Pour les trimestres à venir, l’impact économique de la pandémie - même dans l’hypothèse où les mesures actuelles réussiraient à la vaincre - demeure très délicat à estimer. Si l’on se restreint aux cinq premières banques commerciales américaines (classées par les « League table »), leurs estimations de la croissance américaine cette année s’étagent de -2,6 à -6,4%. Il va sans dire que cet écart devrait se traduire en performance des actifs avec un multiplicateur élevé. En Europe, les plus pessimistes voient la croissance 2020 de l’ordre de -10%.

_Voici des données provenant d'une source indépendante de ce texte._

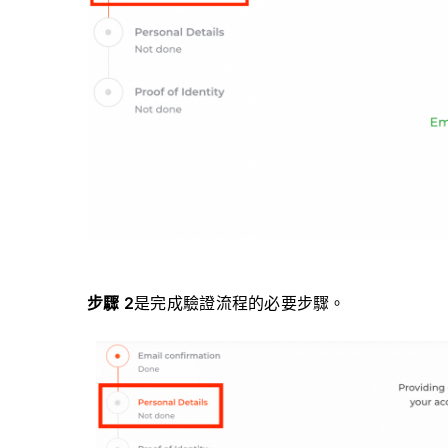
步驟 2
是完成驗證流程的必要步驟。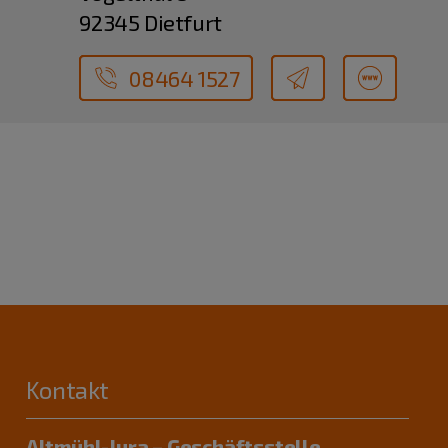
92345 Dietfurt
08464 1527
Kontakt
Altmühl-Jura – Geschäftsstelle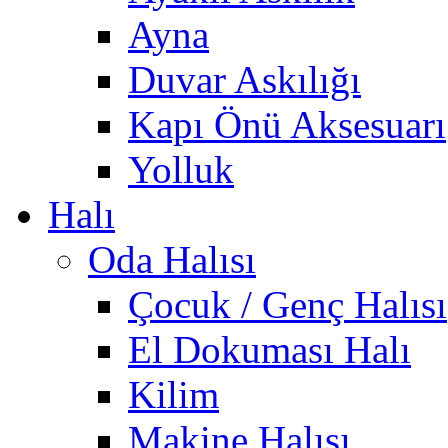
Ayna
Duvar Askılığı
Kapı Önü Aksesuarı
Yolluk
Halı
Oda Halısı
Çocuk / Genç Halısı
El Dokuması Halı
Kilim
Makine Halısı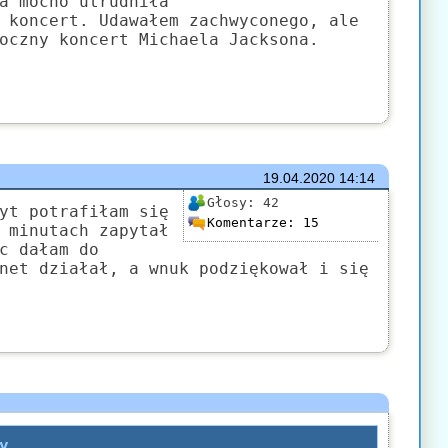
a mocno utrudniła
 koncert. Udawałem zachwyconego, ale
oczny koncert Michaela Jacksona.
19.04.2020
14:14
Głosy:
42
yt potrafiłam się
Komentarze:
15
 minutach zapytał
c dałam do
net działał, a wnuk podziękował i się
y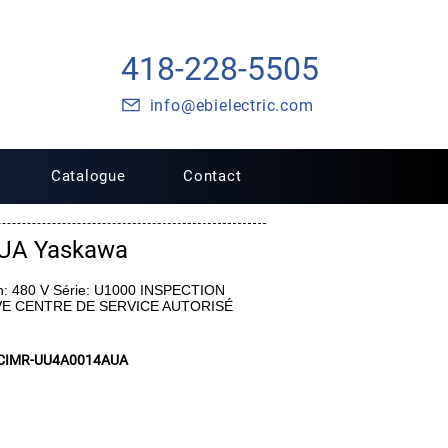
418-228-5505
info@ebielectric.com
Catalogue
Contact
UA Yaskawa
n: 480 V Série: U1000 INSPECTION
VE CENTRE DE SERVICE AUTORISÉ
CIMR-UU4A0014AUA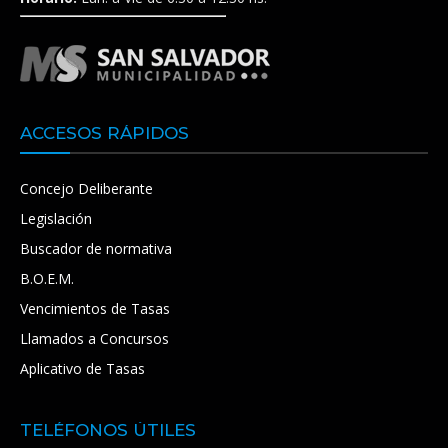
ACCESOS RÁPIDOS
Concejo Deliberante
Legislación
Buscador de normativa
B.O.E.M.
Vencimientos de Tasas
Llamados a Concursos
Aplicativo de Tasas
TELÉFONOS ÚTILES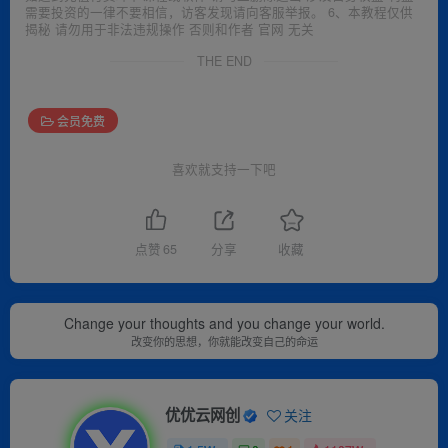
需要投资的一律不要相信，访客发现请向客服举报。 6、本教程仅供
揭秘 请勿用于非法违规操作 否则和作者 官网 无关
THE END
会员免费
喜欢就支持一下吧
点赞
65
分享
收藏
Change your thoughts and you change your world.
改变你的思想，你就能改变自己的命运
优优云网创
关注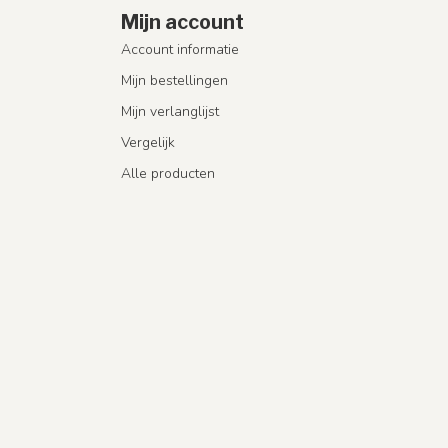
Mijn account
Account informatie
Mijn bestellingen
Mijn verlanglijst
Vergelijk
Alle producten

L’inconnue tient notamment à la capacité de rebond post-confinement, que pourrait limiter la forte dégradation des finances des ménages et des entreprises ainsi que la diminution de la main d’œuvre en activité. La hausse du chômage, particulièrement aux US, est en effet spectaculaire, avec plus de 30 millions de demandes d’indemnisation en seulement six semaines. Si des mesures de soutien ont probablement significativement amorti le choc pour les ménages et les entreprises, les comportements d’épargne et d’investissement pourraient rester durablement affectés par la crise.

Face à ces risques, les banques centrales ont joué un rôle majeur, qui a permis de contenir l’aversion aux risques et de maintenir les flux de financement bancaire et de marché. Leur engagement a été réaffirmé en avril, avec notamment une série de mesures complémentaires de la Fed, de la BCE et de la BoJ.

Pour conclure sur une note plus optimiste, il est à noter que l’activité chinoise s’est nettement relevée dès que les contraintes sanitaires ont été assouplies. Ainsi, la production industrielle a progressé de 32% en mars, après une baisse historique de 25% le mois précédent. Toutefois, le niveau somme toute modéré des derniers PMI montre que le rattrapage peut facilement s’essouffler, notamment en raison de la baisse synchronisée de la demande extérieure, résultant du caractère global du choc.